> [WORK INSTRUCTIONS] Tally how many lines in the data below include "Compliance", then please reply with only that figure.

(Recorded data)
BEGIN

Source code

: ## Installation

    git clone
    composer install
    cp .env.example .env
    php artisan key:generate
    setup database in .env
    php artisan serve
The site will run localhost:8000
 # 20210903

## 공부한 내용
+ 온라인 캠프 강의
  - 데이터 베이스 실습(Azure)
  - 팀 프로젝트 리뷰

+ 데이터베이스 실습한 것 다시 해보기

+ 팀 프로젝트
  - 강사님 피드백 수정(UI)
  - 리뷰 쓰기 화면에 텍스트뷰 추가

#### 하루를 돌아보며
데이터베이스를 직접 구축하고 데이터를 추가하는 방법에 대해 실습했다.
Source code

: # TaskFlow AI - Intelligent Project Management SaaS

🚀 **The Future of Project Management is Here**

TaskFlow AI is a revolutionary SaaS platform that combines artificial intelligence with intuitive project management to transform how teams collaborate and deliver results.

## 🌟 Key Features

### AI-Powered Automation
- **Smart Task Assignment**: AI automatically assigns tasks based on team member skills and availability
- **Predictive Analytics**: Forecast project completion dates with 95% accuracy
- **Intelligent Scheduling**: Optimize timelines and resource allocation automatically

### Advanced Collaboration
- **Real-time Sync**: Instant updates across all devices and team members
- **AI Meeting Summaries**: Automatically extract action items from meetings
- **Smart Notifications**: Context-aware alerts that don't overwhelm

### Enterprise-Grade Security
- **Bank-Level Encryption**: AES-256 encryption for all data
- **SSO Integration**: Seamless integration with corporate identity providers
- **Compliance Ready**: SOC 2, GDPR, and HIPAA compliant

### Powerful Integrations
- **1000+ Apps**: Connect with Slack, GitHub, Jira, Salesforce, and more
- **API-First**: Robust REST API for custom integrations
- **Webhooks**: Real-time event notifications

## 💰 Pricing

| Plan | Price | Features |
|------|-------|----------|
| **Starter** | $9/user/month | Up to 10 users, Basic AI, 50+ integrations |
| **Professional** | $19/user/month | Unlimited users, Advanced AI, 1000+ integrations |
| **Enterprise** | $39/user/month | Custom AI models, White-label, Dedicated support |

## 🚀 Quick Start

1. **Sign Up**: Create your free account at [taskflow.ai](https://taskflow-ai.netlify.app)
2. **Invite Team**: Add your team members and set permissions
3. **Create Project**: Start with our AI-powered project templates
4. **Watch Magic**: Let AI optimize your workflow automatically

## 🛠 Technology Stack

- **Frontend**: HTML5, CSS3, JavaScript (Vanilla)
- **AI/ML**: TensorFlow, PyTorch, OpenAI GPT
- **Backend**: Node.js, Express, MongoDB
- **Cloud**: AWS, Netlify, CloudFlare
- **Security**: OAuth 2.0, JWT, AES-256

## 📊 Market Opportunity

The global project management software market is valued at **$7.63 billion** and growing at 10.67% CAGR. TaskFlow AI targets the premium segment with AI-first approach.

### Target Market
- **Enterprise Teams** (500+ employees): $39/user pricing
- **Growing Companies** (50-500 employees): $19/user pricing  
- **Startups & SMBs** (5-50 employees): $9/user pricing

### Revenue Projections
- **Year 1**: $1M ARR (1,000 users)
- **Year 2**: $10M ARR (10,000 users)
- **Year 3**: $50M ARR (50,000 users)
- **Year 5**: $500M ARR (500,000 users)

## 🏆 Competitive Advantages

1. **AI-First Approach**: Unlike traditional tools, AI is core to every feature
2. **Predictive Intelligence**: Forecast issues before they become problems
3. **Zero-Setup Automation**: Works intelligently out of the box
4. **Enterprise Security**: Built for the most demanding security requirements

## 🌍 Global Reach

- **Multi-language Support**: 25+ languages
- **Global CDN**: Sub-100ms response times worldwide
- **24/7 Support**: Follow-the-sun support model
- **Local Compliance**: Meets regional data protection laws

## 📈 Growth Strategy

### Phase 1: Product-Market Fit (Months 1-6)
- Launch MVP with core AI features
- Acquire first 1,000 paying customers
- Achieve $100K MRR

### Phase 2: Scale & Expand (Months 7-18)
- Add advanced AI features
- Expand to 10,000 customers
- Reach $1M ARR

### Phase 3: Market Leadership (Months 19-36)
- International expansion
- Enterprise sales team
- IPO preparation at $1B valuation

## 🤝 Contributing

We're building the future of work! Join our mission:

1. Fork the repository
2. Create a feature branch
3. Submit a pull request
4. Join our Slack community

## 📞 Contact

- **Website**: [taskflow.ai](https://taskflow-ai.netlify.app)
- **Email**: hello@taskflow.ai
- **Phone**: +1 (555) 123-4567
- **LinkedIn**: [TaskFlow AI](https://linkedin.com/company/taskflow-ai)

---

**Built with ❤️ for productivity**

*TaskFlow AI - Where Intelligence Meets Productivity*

END

> [OUTPUT FOR THIS TASK] 2